Reform of AS-levels was based on ‘shaky’ evidence
Press release issued: 1 August 2014
The Government’s justification for its decision to reform AS-levels was based on flawed data analysis, according to University of Bristol academics who have shown that one in five students could have their chances to fulfil their potential on a degree course damaged.
Changes to the examination system for post-16 students at English schools and colleges mean AS-levels will no longer count towards full A-level results, altering the basis on which universities can make their conditional offers to applicants.
Minister of State for Schools David Laws commissioned research to compare whether GCSE results were as good as AS-level results as a predictor of whether students would go on to achieve a 2.1 or above at university. The results, published in May 2013, found that degree performance can be predicted to a similar level of accuracy based on GSCE grades alone.
The study, of 88,022 students who graduated in 2011, was used to justify the Department for Education’s reform of AS-levels, which will act as standalone courses from 2015.

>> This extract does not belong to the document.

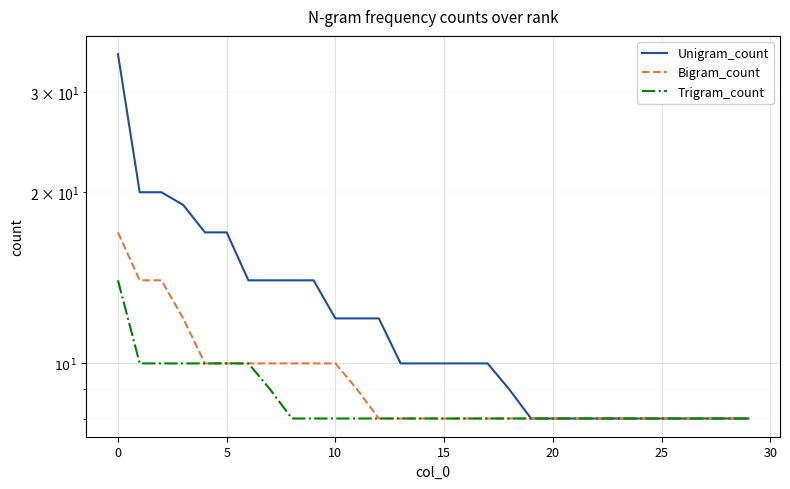

What is the sum of all Trigram_count values?

259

However, when researchers from the University of Bristol took a closer look at the exact same set of data used by the Government – which took a year to be sent under a Freedom of Information request - they identified missing data, sample bias and poor research design.
Professor Ron Johnston, Professor of Geography at the University of Bristol, said: “The research undertaken by the Department for Education to provide evidence as a foundation for the abolition of AS-levels as the first stage of the A-level exam was, to say the least, unimpressive.
“The students included in the analyses were not representative of all who graduated in 2011 – many of those doing science and engineering were excluded as were all of those doing medicine and the great majority of those who attended Scottish schools and universities. The analyses included students who should have been excluded because of incomplete data, the modelling strategy was inappropriate and some of the findings nonsensical.”
Researchers concluded that 18.5 per cent of students who fared better in their AS-levels than GCSEs might not have received an offer of a university place, especially one with high entrance standards, based on their GCSE performance alone.
Professor Johnston added: “If offers are to be made with quantitative evidence for GCSE performance only, then our re-interpretation of the DfE’s data suggests that as many as one-in-five students may be disappointed because their improvement in the following year cannot be taken into account. A policy based on such evidence seems backward rather than forward-looking, whatever the ‘intellectual’ arguments for abolishing AS-levels and returning to the pre-1990s A-level model.”
For a full analysis and reflection on the data, please see the LSE’s British Politics and Policy blog and its Impact of Social Science blog.
The research was carried out by Prof Ron Johnston, Prof Kelvyn Jones, Dr David Manley, Dr Tony Hoare and Prof Richard Harris from the School of Geographical Sciences at the University of Bristol.